By Jacquelyn D. Heath
Special to The Milwaukee Times
Others have described Dael Orlandersmith as an actress, a performer, a playwright, a poet. From her own viewpoint, she is simply ‘a theater worker’. That is, she is someone who applies their talents to create products for public consumption to be delivered via the stage.
The award-winning, self-described ‘theater worker’ is in Milwaukee to present Until the Flood, her oneact, one-woman play that explores the emotional reactions of people in and around greater St. Louis in the aftermath of the 2014 fatal police shooting of Michael Brown. Brown was an unarmed, African American teen from the St. Louis suburb of Ferguson, MO, a predominately black town with an all-white police force.
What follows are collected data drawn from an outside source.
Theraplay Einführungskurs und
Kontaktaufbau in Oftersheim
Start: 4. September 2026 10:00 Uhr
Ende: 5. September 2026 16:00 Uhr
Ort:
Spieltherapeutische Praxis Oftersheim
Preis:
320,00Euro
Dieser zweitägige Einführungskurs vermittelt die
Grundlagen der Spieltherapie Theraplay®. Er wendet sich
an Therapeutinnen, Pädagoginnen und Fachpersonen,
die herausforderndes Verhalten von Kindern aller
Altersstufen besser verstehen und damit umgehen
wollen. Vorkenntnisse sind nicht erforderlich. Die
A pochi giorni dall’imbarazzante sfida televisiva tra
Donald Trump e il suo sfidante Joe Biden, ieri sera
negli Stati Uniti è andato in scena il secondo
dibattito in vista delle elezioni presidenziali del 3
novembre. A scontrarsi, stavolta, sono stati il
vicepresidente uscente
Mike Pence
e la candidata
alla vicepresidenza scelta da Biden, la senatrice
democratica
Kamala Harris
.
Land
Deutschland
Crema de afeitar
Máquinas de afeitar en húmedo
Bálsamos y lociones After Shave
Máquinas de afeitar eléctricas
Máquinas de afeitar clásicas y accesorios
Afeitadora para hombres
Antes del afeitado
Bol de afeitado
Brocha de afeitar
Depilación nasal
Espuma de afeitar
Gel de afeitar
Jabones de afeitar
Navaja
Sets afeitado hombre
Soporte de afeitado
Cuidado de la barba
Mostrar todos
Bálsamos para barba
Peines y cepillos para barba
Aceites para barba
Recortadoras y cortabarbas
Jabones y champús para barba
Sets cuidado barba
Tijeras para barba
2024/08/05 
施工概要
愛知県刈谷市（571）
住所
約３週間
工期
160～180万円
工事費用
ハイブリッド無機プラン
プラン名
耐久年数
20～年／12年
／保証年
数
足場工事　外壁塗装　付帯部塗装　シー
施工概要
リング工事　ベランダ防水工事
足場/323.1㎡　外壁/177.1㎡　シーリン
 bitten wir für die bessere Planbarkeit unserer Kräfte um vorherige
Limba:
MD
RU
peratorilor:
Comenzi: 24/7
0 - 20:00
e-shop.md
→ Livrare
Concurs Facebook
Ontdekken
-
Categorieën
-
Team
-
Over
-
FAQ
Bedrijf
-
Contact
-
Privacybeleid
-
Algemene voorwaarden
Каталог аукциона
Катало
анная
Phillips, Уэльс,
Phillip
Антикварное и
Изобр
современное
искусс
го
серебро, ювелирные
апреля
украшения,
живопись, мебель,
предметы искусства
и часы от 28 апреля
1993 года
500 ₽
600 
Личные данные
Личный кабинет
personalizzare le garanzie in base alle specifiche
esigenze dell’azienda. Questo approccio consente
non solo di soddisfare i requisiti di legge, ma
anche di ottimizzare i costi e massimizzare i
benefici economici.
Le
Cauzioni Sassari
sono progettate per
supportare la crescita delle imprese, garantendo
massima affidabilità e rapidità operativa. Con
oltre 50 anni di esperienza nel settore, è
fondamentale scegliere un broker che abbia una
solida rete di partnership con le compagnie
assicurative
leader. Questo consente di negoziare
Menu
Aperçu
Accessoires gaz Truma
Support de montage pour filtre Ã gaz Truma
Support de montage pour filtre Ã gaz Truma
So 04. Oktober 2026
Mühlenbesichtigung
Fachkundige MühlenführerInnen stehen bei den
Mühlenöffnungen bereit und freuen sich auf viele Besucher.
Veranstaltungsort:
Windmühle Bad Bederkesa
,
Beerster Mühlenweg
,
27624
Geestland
Born Donna Dael Theresa Orlander Smith Brown in 1959, she grew up in a housing project in East Harlem, NY. Her father died when she was a child. Her mother sent her to Roman Catholic schools through high school, despite the economic hardship that placed on the household. Dael grew up surrounded by neighborhood drugs and violence. She sought refuge from the chaos in reading, writing, music and attending acting classes.
During her teens, Dael became involved with the Nuyorican Poets Café, a performance venue in the Alphabet City area of Manhattan’s Lower East Side. Its co-founder, Rutgers University professor and poet Miguel Algarin, explained the venue’s philosophy: “We must listen to one another. We must respect one another’s habits; and we must share the truth and the integrity that the voice of the poet so generously provides.”
The Nuyorican Poets Café has been described as “the most integrated spot on the planet” and claims to be the birthplace of the New York poetry slam movement. The Nuyorican exposure helped to light Dael’s artistic fires. After high school graduation, she briefly attended Hunter College, but soon left to study acting at HB Studio and the Actors Studio. She also sharpened her playwriting skills at the Sundance Theater Laboratory, established by Oscar-winning actor- director Robert Redford in Salt Lake City, Utah.
Dael started writing her own plays out of frustration with existing theater fare. “I didn’t fit the mold for most theater roles of the time,” she said. “I was always taller and bigger than the other female actors. Also, I don’t sing and dance. When it came to film and stage work in the 70s and 80s, the typical roles portrayed drug dealers, pimps and ‘hoes’. There aren’t that many ways you can say ‘hoe’. I started writing plays in which attributes like race, age and gender were irrelevant.”
Dael’s first commercially successful play, Beauty’s Daughter, debuted in 1995. As both writer and actor, she told the story of a young woman coming of age in Harlem and the challenges she faces in life, including growing up with an alcoholic mother. The work earned her an Obie Award for Best Off-Broadway play of the season.
One of Dael’s most well-known works is Yellowman, one of her first plays written for more than one character. The play is the story of two African Americans – a light-skinned male and a dark-skinned female – and explores the phenomenon of ‘colorism’, a form of racism practiced within some segments of the African American community. The play earned a 2002 Pulitzer Prize nomination for Best Drama.
A recurring theme in much of Dael’s work is truth – not necessarily ‘the truth’, but truth as an element of humanity. She readily admits that truth can have a dark side that makes some people uncomfortable.
“My role as a writer is to be a universalist and maintain a sense of boundaries,” she explained. “The same things that repel are the same things that attract and unite. Not all theater is about being entertained unconditionally. Oftentimes, people come to the theater seeking an individual sense of justice at the expense of someone else’s truth.
“I don’t deal in giving or sending messages. My job as a theater worker is to present a story with a beginning, a middle and an end, without judgment. Your job as the audience is to come with an open mind and take what you choose to take from the work.”
One thing is certain. Dael Orlandersmith is not about the business of telling you what to think. But she will invite you – challenge you— to think for yourself.